# [Records provided]

★ ★ ★ ★

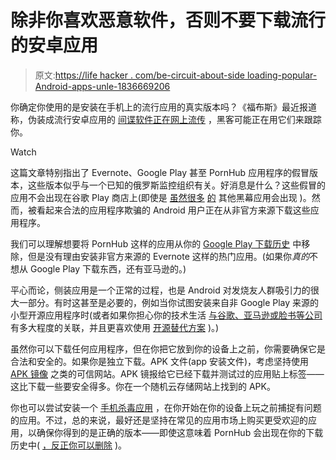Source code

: # 除非你喜欢恶意软件，否则不要下载流行的安卓应用

> 原文:[https://life hacker . com/be-circuit-about-side loading-popular-Android-apps-unle-1836669206](https://lifehacker.com/be-careful-about-sideloading-popular-android-apps-unle-1836669206)

你确定你使用的是安装在手机上的流行应用的真实版本吗？《福布斯》最近报道称，伪装成流行安卓应用的 [间谍软件正在网上流传](https://www.forbes.com/sites/thomasbrewster/2019/07/24/warning-android-malware-masquerading-as-pornhub-google-and-evernote-is-actually-a-russian-spy-operation/#441a92b95a3a) ，黑客可能正在用它们来跟踪你。

Watch

这篇文章特别指出了 Evernote、Google Play 甚至 PornHub 应用程序的假冒版本，这些版本似乎与一个已知的俄罗斯监控组织有关。好消息是什么？这些假冒的应用不会出现在谷歌 Play 商店上(即使是 [虽然很多](https://lifehacker.com/delete-these-banned-apps-from-your-android-1836494919) [的](https://lifehacker.com/check-if-your-android-device-has-been-infected-by-malic-1836457809) 其他黑幕应用会出现 )。然而，被看起来合法的应用程序欺骗的 Android 用户正在从非官方来源下载这些应用程序。

我们可以理解想要将 PornHub 这样的应用从你的 [Google Play 下载历史](https://support.google.com/googleplay/answer/2850369?hl=en) 中移除，但是没有理由安装非官方来源的 Evernote 这样的热门应用。(如果你*真的*不想从 Google Play 下载东西，还有亚马逊的。)

平心而论，侧装应用是一个正常的过程，也是 Android 对发烧友人群吸引力的很大一部分。有时这甚至是必要的，例如当你试图安装来自非 Google Play 来源的小型开源应用程序时(或者如果你担心你的技术生活 [与谷歌、亚马逊或脸书等公司](https://lifehacker.com/the-comprehensive-guide-to-quitting-google-1830001964) 有多大程度的关联，并且更喜欢使用 [开源替代方案](https://lifehacker.com/find-ethical-open-source-alternatives-to-almost-every-a-1833746899) )。)

虽然你可以下载任何应用程序，但在你把它放到你的设备上之前，你需要确保它是合法和安全的。如果你是独立下载。APK 文件(app 安装文件)，考虑坚持使用 [APK 镜像](https://www.apkmirror.com/) 之类的可信网站。APK 镜报给它已经下载并测试过的应用贴上标签——这比下载一些要安全得多。你在一个随机云存储网站上找到的 APK。

你也可以尝试安装一个 [手机杀毒应用](https://lifehacker.com/double-check-that-your-android-antivirus-app-actually-w-1833414047) ，在你开始在你的设备上玩之前捕捉有问题的应用。不过，总的来说，最好还是坚持在常见的应用市场上购买更受欢迎的应用，以确保你得到的是正确的版本——即使这意味着 PornHub 会出现在你的下载历史中( [，反正你可以删除](https://lifehacker.com/how-to-delete-your-google-purchase-history-1834892504) )。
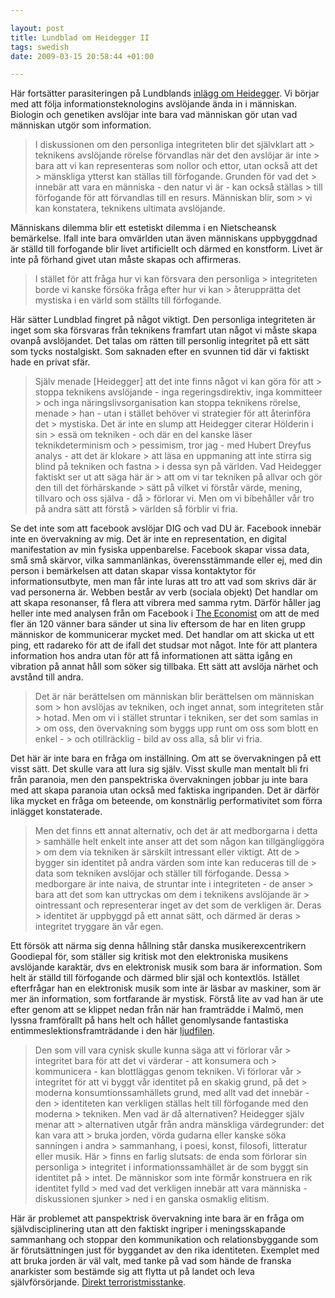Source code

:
 ```yaml
--- 

layout: post
title: Lundblad om Heidegger II 
tags: swedish 
date: 2009-03-15 20:58:44 +01:00 

---
```


Här fortsätter parasiteringen på Lundblands [inlägg om Heidegger](http://myothernotes.com/rationalgrounds/?p=103). Vi börjar med att följa informationsteknologins avslöjande ända in i människan. Biologin och genetiken avslöjar inte bara vad människan gör utan vad människan utgör som information.

> I diskussionen om den personliga integriteten blir det självklart att > teknikens avslöjande rörelse förvandlas när det den avslöjar är inte > bara att vi kan representeras som nollor och ettor, utan också att det > mänskliga ytterst kan ställas till förfogande. Grunden för vad det > innebär att vara en människa - den natur vi är - kan också ställas > till förfogande för att förvandlas till en resurs. Människan blir, som > vi kan konstatera, teknikens ultimata avslöjande.

Människans dilemma blir ett estetiskt dilemma i en Nietscheansk bemärkelse. Ifall inte bara omvärlden utan även människans uppbyggdnad är ställd till forfogande blir livet artificiellt och därmed en konstform. Livet är inte på förhand givet utan måste skapas och affirmeras.

> I stället för att fråga hur vi kan försvara den personliga > integriteten borde vi kanske försöka fråga efter hur vi kan > återupprätta det mystiska i en värld som ställts till förfogande.

Här sätter Lundblad fingret på något viktigt. Den personliga integriteten är inget som ska försvaras från teknikens framfart utan något vi måste skapa ovanpå avslöjandet. Det talas om rätten till personlig integritet på ett sätt som tycks nostalgiskt. Som saknaden efter en svunnen tid där vi faktiskt hade en privat sfär.

> Själv menade [Heidegger] att det inte finns något vi kan göra för att > stoppa teknikens avslöjande - inga regeringsdirektiv, inga kommitteer > och inga näringslivsorganisation kan stoppa teknikens rörelse, menade > han - utan i stället behöver vi strategier för att återinföra det > mystiska. Det är inte en slump att Heidegger citerar Hölderin i sin > essä om tekniken - och där en del kanske läser teknikdeterminism och > pessimism, tror jag - med Hubert Dreyfus analys - att det är klokare > att läsa en uppmaning att inte stirra sig blind på tekniken och fastna > i dessa syn på världen. Vad Heidegger faktiskt ser ut att säga här är > att om vi tar tekniken på allvar och gör den till det förhärskande > sätt på vilket vi förstår värde, mening, tillvaro och oss själva - då > förlorar vi. Men om vi bibehåller vår tro på andra sätt att förstå > världen så förblir vi fria.

Se det inte som att facebook avslöjar DIG och vad DU är. Facebook innebär inte en övervakning av mig. Det är inte en representation, en digital manifestation av min fysiska uppenbarelse. Facebook skapar vissa data, små små skärvor, vilka sammanlänkas, överensstämmande eller ej, med din person i bemärkelsen att datan skapar vissa kontaktytor för informationsutbyte, men man får inte luras att tro att vad som skrivs där är vad personerna är. Webben består av verb (sociala objekt) Det handlar om att skapa resonanser, få flera att vibrera med samma rytm. Därför håller jag heller inte med analysen från om Facebook i [The Economist](http://www.economist.com/science/displaystory.cfm?story_id=13176775) om att de med fler än 120 vänner bara sänder ut sina liv eftersom de har en liten grupp människor de kommunicerar mycket med. Det handlar om att skicka ut ett ping, ett radareko för att de ifall det studsar mot något. Inte för att plantera information hos andra utan för att få informationen att sätta igång en vibration på annat håll som söker sig tillbaka. Ett sätt att avslöja närhet och avstånd till andra.

> Det är när berättelsen om människan blir berättelsen om människan som > hon avslöjas av tekniken, och inget annat, som integriteten står > hotad. Men om vi i stället struntar i tekniken, ser det som samlas in > om oss, den övervakning som byggs upp runt om oss som blott en enkel - > och otillräcklig - bild av oss alla, så blir vi fria.

Det här är inte bara en fråga om inställning. Om att se övervakningen på ett visst sätt. Det skulle vara att lura sig själv. Visst skulle man mentalt bli fri från paranoia, men den panspektriska övervakningen jobbar ju inte bara med att skapa paranoia utan också med faktiska ingripanden. Det är därför lika mycket en fråga om beteende, om konstnärlig performativitet som förra inlägget konstaterade.

> Men det finns ett annat alternativ, och det är att medborgarna i detta > samhälle helt enkelt inte anser att det som någon kan tillgängliggöra > om dem via tekniken är särskilt intressant eller viktigt. Att de > bygger sin identitet på andra värden som inte kan reduceras till de > data som tekniken avslöjar och ställer till förfogande. Dessa > medborgare är inte naiva, de struntar inte i integriteten - de anser > bara att det som kan uttryckas om dem i teknikens avslöjande är > ointressant och representerar inget av det som de verkligen är. Deras > identitet är uppbyggd på ett annat sätt, och därmed är deras > integritet tryggare än vår egen.

Ett försök att närma sig denna hållning står danska musikerexcentrikern Goodiepal för, som ställer sig kritisk mot den elektroniska musikens avslöjande karaktär, dvs en elektronisk musik som bara är information. Som helt är ställd till förfogande och därmed blir själ och kontextlös. Istället efterfrågar han en elektronisk musik som inte är läsbar av maskiner, som är mer än information, som fortfarande är mystisk. Förstå lite av vad han är ute efter genom att se klippet nedan från när han framträdde i Malmö, men lyssna framförallt på hans helt och hållet genomlysande fantastiska entimmeslektionsframträdande i den här [ljudfilen](2009-01-28-goodiepal-mindfucked-walkthrough-radical-music-education.html).

> Den som vill vara cynisk skulle kunna säga att vi förlorar vår > integritet bara för att det vi värderar - att konsumera och > kommunicera - kan blottläggas genom tekniken. Vi förlorar vår > integritet för att vi byggt vår identitet på en skakig grund, på det > moderna konsumtionssamhällets grund, med allt vad det innebär - den > identiteten kan verkligen ställas helt till förfogande med den moderna > tekniken. Men vad är då alternativen? Heidegger själv menar att > alternativen utgår från andra mänskliga värdegrunder: det kan vara att > bruka jorden, vörda gudarna eller kanske söka sanningen i andra > sammanhang, i poesi, konst, filosofi, litteratur eller musik. Här > finns en farlig slutsats: de enda som förlorar sin personliga > integritet i informationssamhället är de som byggt sin identitet på > intet. De människor som inte förmår konstruera en rik identitet fylld > med vad det verkligen innebär att vara människa - diskussionen sjunker > ned i en ganska osmaklig elitism.

Här är problemet att panspektrisk övervakning inte bara är en fråga om självdisciplinering utan att den faktiskt ingriper i meningsskapande sammanhang och stoppar den kommunikation och relationsbyggande som är förutsättningen just för byggandet av den rika identiteten. Exemplet med att bruka jorden är väl valt, med tanke på vad som hände de franska anarkister som bestämde sig att flytta ut på landet och leva självförsörjande. [Direkt terroristmisstanke](http://www.guardian.co.uk/world/2009/jan/03/france-terrorism-tarnac-anarchists). 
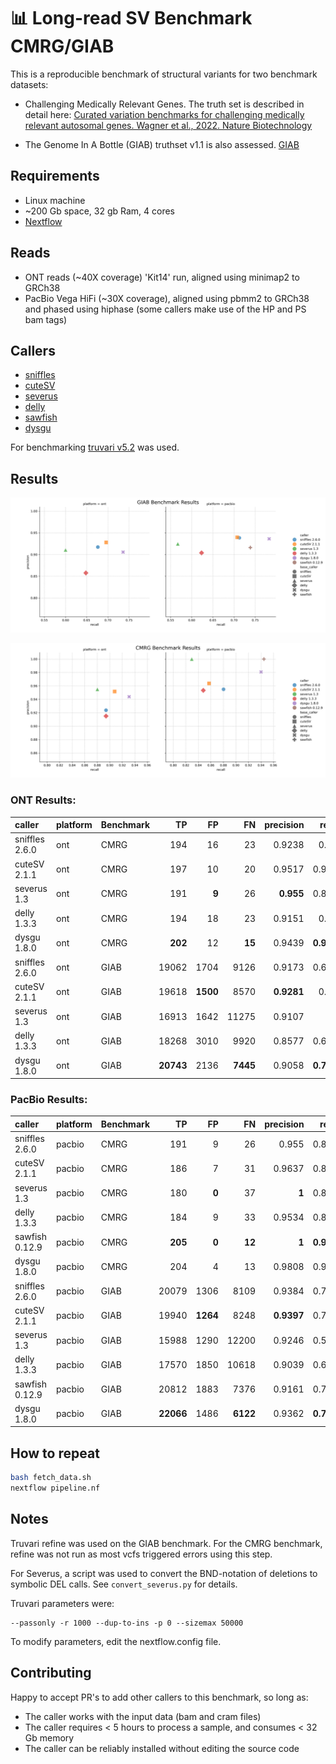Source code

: # :bar_chart: Long-read SV Benchmark CMRG/GIAB

This is a reproducible benchmark of structural variants for two benchmark datasets:
- Challenging Medically Relevant Genes. The truth set is described in detail here: [Curated variation benchmarks for challenging medically relevant autosomal genes. Wagner et al., 2022. Nature Biotechnology](https://www.nature.com/articles/s41587-021-01158-1)


- The Genome In A Bottle (GIAB) truthset v1.1 is also assessed. [GIAB](https://www.nist.gov/programs-projects/genome-bottle)


## Requirements

- Linux machine
- ~200 Gb space, 32 gb Ram, 4 cores
- [Nextflow](https://www.nextflow.io/docs/latest/install.html)

## Reads

- ONT reads (~40X coverage) 'Kit14' run, aligned using minimap2 to GRCh38
- PacBio Vega HiFi (~30X coverage), aligned using pbmm2 to GRCh38 and phased using hiphase (some callers make use of the HP and PS bam tags)

## Callers
- [sniffles](https://github.com/fritzsedlazeck/Sniffles)
- [cuteSV](https://github.com/tjiangHIT/cuteSV)
- [severus](https://github.com/KolmogorovLab/Severus)
- [delly](https://github.com/dellytools/delly)
- [sawfish](https://github.com/PacificBiosciences/sawfish)
- [dysgu](https://github.com/kcleal/dysgu)

For benchmarking [truvari v5.2](https://github.com/ACEnglish/truvari) was used.

## Results
![plot](./benchmark_result.GIAB.png)


![plot](./benchmark_result.CMRG.png)


### ONT Results:
| caller         | platform   | Benchmark   |      TP |   FP |    FN |   precision |   recall |     f1 |   gt_concordance |
|:---------------|:-----------|:------------|--------:|-----:|------:|------------:|---------:|-------:|-----------------:|
| sniffles 2.6.0 | ont        | CMRG        |     194 |   16 |    23 |      0.9238 |   0.894  | 0.9087 |           0.8763 |
| cuteSV 2.1.1   | ont        | CMRG        |     197 |   10 |    20 |      0.9517 |   0.9078 | 0.9292 |           0.8934 |
| severus 1.3    | ont        | CMRG        |     191 |    **9** |    26 |      **0.955**  |   0.8802 | 0.9161 |           0.5864 |
| delly 1.3.3    | ont        | CMRG        |     194 |   18 |    23 |      0.9151 |   0.894  | 0.9044 |           0.8866 |
| dysgu 1.8.0    | ont        | CMRG        |     **202** |   12 |    **15** |      0.9439 |   **0.9309** | **0.9374** |           **0.9208** |
| sniffles 2.6.0 | ont        | GIAB        |   19062 | 1704 |  9126 |      0.9173 |   0.6762 | 0.7785 |         nan      |
| cuteSV 2.1.1   | ont        | GIAB        |   19618 | **1500** |  8570 |      **0.9281** |   0.696  | 0.7954 |         nan      |
| severus 1.3    | ont        | GIAB        |   16913 | 1642 | 11275 |      0.9107 |   0.6    | 0.7234 |         nan      |
| delly 1.3.3    | ont        | GIAB        |   18268 | 3010 |  9920 |      0.8577 |   0.6481 | 0.7383 |         nan      |
| dysgu 1.8.0    | ont        | GIAB        | **20743** | 2136 |  **7445** |      0.9058 |   **0.7359** | **0.812**  |         nan      |

### PacBio Results:

| caller         | platform   | Benchmark   |    TP |   FP |    FN |   precision |   recall |     f1 |   gt_concordance |
|:---------------|:-----------|:------------|------:|-----:|------:|------------:|---------:|-------:|-----------------:|
| sniffles 2.6.0 | pacbio     | CMRG        |   191 |    9 |    26 |      0.955  |   0.8802 | 0.9161 |           0.9162 |
| cuteSV 2.1.1   | pacbio     | CMRG        |   186 |    7 |    31 |      0.9637 |   0.8571 | 0.9073 |           0.8871 |
| severus 1.3    | pacbio     | CMRG        |   180 |    **0** |    37 |      **1**      |   0.8295 | 0.9068 |           0.5833 |
| delly 1.3.3    | pacbio     | CMRG        |   184 |    9 |    33 |      0.9534 |   0.8479 | 0.8976 |           0.8859 |
| sawfish 0.12.9 | pacbio     | CMRG        |   **205** |    **0** |    **12** |      **1**      |   **0.9447** | **0.9716** |           **0.961**  |
| dysgu 1.8.0    | pacbio     | CMRG        |   204 |    4 |    13 |      0.9808 |   0.9401 | 0.96   |           0.9314 |
| sniffles 2.6.0 | pacbio     | GIAB        | 20079 | 1306 |  8109 |      0.9384 |   0.7123 | 0.8099 |         nan      |
| cuteSV 2.1.1   | pacbio     | GIAB        | 19940 | **1264** |  8248 |      **0.9397** |   0.7074 | 0.8072 |         nan      |
| severus 1.3    | pacbio     | GIAB        | 15988 | 1290 | 12200 |      0.9246 |   0.5672 | 0.7031 |         nan      |
| delly 1.3.3    | pacbio     | GIAB        | 17570 | 1850 | 10618 |      0.9039 |   0.6233 | 0.7378 |         nan      |
| sawfish 0.12.9 | pacbio     | GIAB        | 20812 | 1883 |  7376 |      0.9161 |   0.7383 | 0.8177 |         nan      |
| dysgu 1.8.0    | pacbio     | GIAB        | **22066** | 1486 |  **6122** |      0.9362 |   **0.7828** | **0.8527** |         nan      |


## How to repeat

```bash
bash fetch_data.sh
nextflow pipeline.nf
```

## Notes

Truvari refine was used on the GIAB benchmark. For the CMRG benchmark, refine was not run as most vcfs triggered errors using this step.

For Severus, a script was used to convert the BND-notation of deletions to symbolic DEL calls.
See `convert_severus.py` for details. 

Truvari parameters were:
    
    --passonly -r 1000 --dup-to-ins -p 0 --sizemax 50000
    
To modify parameters, edit the nextflow.config file.


## Contributing

Happy to accept PR's to add other callers to this benchmark, so long as:
- The caller works with the input data (bam and cram files)
- The caller requires < 5 hours to process a sample, and consumes < 32 Gb memory
- The caller can be reliably installed without editing the source code
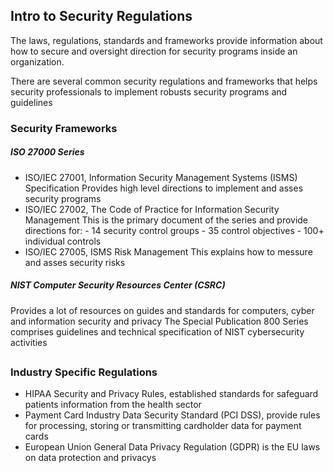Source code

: ## Intro to Security Regulations

The laws, regulations, standards and frameworks provide information about how to secure and oversight direction for security programs inside an organization.

There are several common security regulations and frameworks that helps security professionals to implement robusts security programs and guidelines

### Security Frameworks

##### ISO 27000 Series

- ISO/IEC 27001, Information Security Management Systems (ISMS) Specification
  Provides high level directions to implement and asses security programs
- ISO/IEC 27002, The Code of Practice for Information Security Management
  This is the primary document of the series and provide directions for: - 14 security control groups - 35 control objectives - 100+ individual controls
- ISO/IEC 27005, ISMS Risk Management
  This explains how to messure and asses security risks

##### NIST Computer Security Resources Center (CSRC)

Provides a lot of resources on guides and standards for computers, cyber and information security and privacy
The Special Publication 800 Series comprises guidelines and technical specification of NIST cybersecurity activities

##

### Industry Specific Regulations

- HIPAA Security and Privacy Rules, established standards for safeguard patients information from the health sector
- Payment Card Industry Data Security Standard (PCI DSS), provide rules for processing, storing or transmitting cardholder data for payment cards
- European Union General Data Privacy Regulation (GDPR) is the EU laws on data protection and privacys
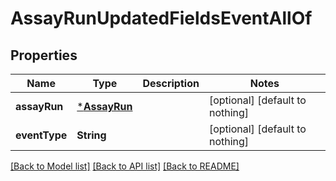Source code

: # AssayRunUpdatedFieldsEventAllOf


## Properties
Name | Type | Description | Notes
------------ | ------------- | ------------- | -------------
**assayRun** | [***AssayRun**](AssayRun.md) |  | [optional] [default to nothing]
**eventType** | **String** |  | [optional] [default to nothing]


[[Back to Model list]](../README.md#models) [[Back to API list]](../README.md#api-endpoints) [[Back to README]](../README.md)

★ ★ ★ ★

# [To do]
Your reply should consist solely of the lines above, from the opening line through the line with "我们可以理解想要将 PornHub 这样的应用从你的", reproduced exactly and without pictures.

# [Solution below]
Source code

: # 除非你喜欢恶意软件，否则不要下载流行的安卓应用

> 原文:[https://life hacker . com/be-circuit-about-side loading-popular-Android-apps-unle-1836669206](https://lifehacker.com/be-careful-about-sideloading-popular-android-apps-unle-1836669206)

你确定你使用的是安装在手机上的流行应用的真实版本吗？《福布斯》最近报道称，伪装成流行安卓应用的 [间谍软件正在网上流传](https://www.forbes.com/sites/thomasbrewster/2019/07/24/warning-android-malware-masquerading-as-pornhub-google-and-evernote-is-actually-a-russian-spy-operation/#441a92b95a3a) ，黑客可能正在用它们来跟踪你。

Watch

这篇文章特别指出了 Evernote、Google Play 甚至 PornHub 应用程序的假冒版本，这些版本似乎与一个已知的俄罗斯监控组织有关。好消息是什么？这些假冒的应用不会出现在谷歌 Play 商店上(即使是 [虽然很多](https://lifehacker.com/delete-these-banned-apps-from-your-android-1836494919) [的](https://lifehacker.com/check-if-your-android-device-has-been-infected-by-malic-1836457809) 其他黑幕应用会出现 )。然而，被看起来合法的应用程序欺骗的 Android 用户正在从非官方来源下载这些应用程序。

我们可以理解想要将 PornHub 这样的应用从你的 [Google Play 下载历史](https://support.google.com/googleplay/answer/2850369?hl=en) 中移除，但是没有理由安装非官方来源的 Evernote 这样的热门应用。(如果你*真的*不想从 Google Play 下载东西，还有亚马逊的。)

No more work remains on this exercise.